Nutanixの設計思想は「1ノード = 1ストレージコントローラ(CVM)」という構成に基づいているため。

  1. ローカルディスクの I/O パスを一元管理するため
    • CVMはノード内の全ディスクを直接制御するコンポーネント
    • もし複数台のCVMが動作した場合、「どのCVMがどのディスクを扱うのか?」という競合が発生する。
      ⇒ RAIDコントローラが1ノードに複数不要なのと同じ理由。

  2. 分散ストレージを成立させるため
    • Nutanix の分散ストレージはノード単位でデータを保持・複製する。
    • I/O処理は各ノード上のCVMが行う。
    • 1ノードに複数のCVMがあるとデータ複製やメタデータが矛盾する原因になる。

CVMが停止するとどうなるか?

  • 該当ノードのI/Oを担当するStargateが停止 → そのノードのVMはI/Oパスが無くなる
  • データの複製(Curator)が遅延 → クラスタ健全性が低下
  • Prism/Zeusメタデータの冗長度が低下 → 障害時の対応幅が狭くなる

おわりに

今回はCVMについて調べてみました。

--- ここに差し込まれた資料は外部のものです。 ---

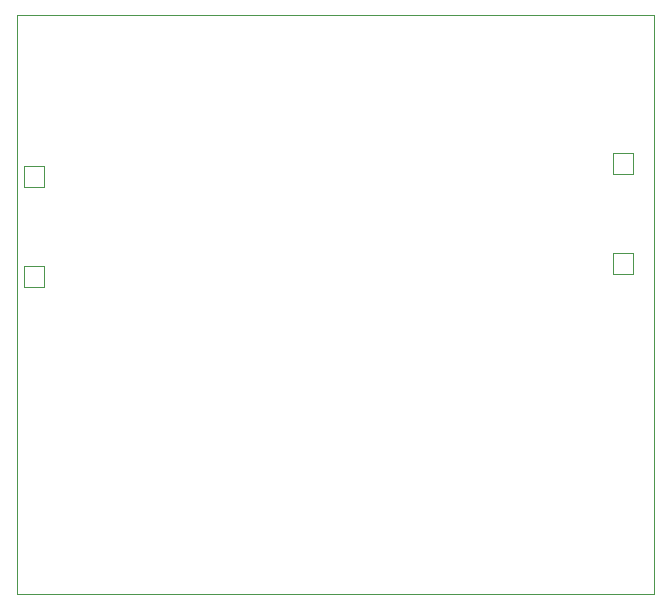
<source format=gbr>
%TF.GenerationSoftware,KiCad,Pcbnew,7.0.1*%
%TF.CreationDate,2023-05-10T23:07:01-04:00*%
%TF.ProjectId,reverb-driver,72657665-7262-42d6-9472-697665722e6b,rev?*%
%TF.SameCoordinates,Original*%
%TF.FileFunction,Profile,NP*%
%FSLAX46Y46*%
G04 Gerber Fmt 4.6, Leading zero omitted, Abs format (unit mm)*
G04 Created by KiCad (PCBNEW 7.0.1) date 2023-05-10 23:07:01*
%MOMM*%
%LPD*%
G01*
G04 APERTURE LIST*
%TA.AperFunction,Profile*%
%ADD10C,0.100000*%
%TD*%
%TA.AperFunction,Profile*%
%ADD11C,0.010000*%
%TD*%
G04 APERTURE END LIST*
D10*
X40500000Y-39400000D02*
X94500000Y-39400000D01*
X94500000Y-88400000D01*
X40500000Y-88400000D01*
X40500000Y-39400000D01*
D11*
%TO.C,J2*%
X90987500Y-51050000D02*
X90987500Y-52850000D01*
X90987500Y-52850000D02*
X92687500Y-52850000D01*
X90987500Y-59550000D02*
X90987500Y-61350000D01*
X90987500Y-61350000D02*
X92687500Y-61350000D01*
X92687500Y-51050000D02*
X90987500Y-51050000D01*
X92687500Y-52850000D02*
X92687500Y-51050000D01*
X92687500Y-59550000D02*
X90987500Y-59550000D01*
X92687500Y-61350000D02*
X92687500Y-59550000D01*
%TO.C,J1*%
X42800000Y-62450000D02*
X42800000Y-60650000D01*
X42800000Y-60650000D02*
X41100000Y-60650000D01*
X42800000Y-53950000D02*
X42800000Y-52150000D01*
X42800000Y-52150000D02*
X41100000Y-52150000D01*
X41100000Y-62450000D02*
X42800000Y-62450000D01*
X41100000Y-60650000D02*
X41100000Y-62450000D01*
X41100000Y-53950000D02*
X42800000Y-53950000D01*
X41100000Y-52150000D02*
X41100000Y-53950000D01*
%TD*%
M02*

</source>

Nutanixのコアコンポーネントなだけあって重要な機能を担っていますね。勉強を始めたころは、「ノード上に複数台あっても良いのでは?」と思ったこともありましたが、実際には、
・ローカルディスクの一元管理
・分散ストレージの構成
といった観点から「1ノード=1台」が最適な設計であることが分かりました。多ければ良いというものではないですね。

こういった仕組みを理解しておくことで、トラブルシュートやクラスタ構成・設計の理解にもつながります。今回の調査が今後の知識の土台になればうれしいなと思います。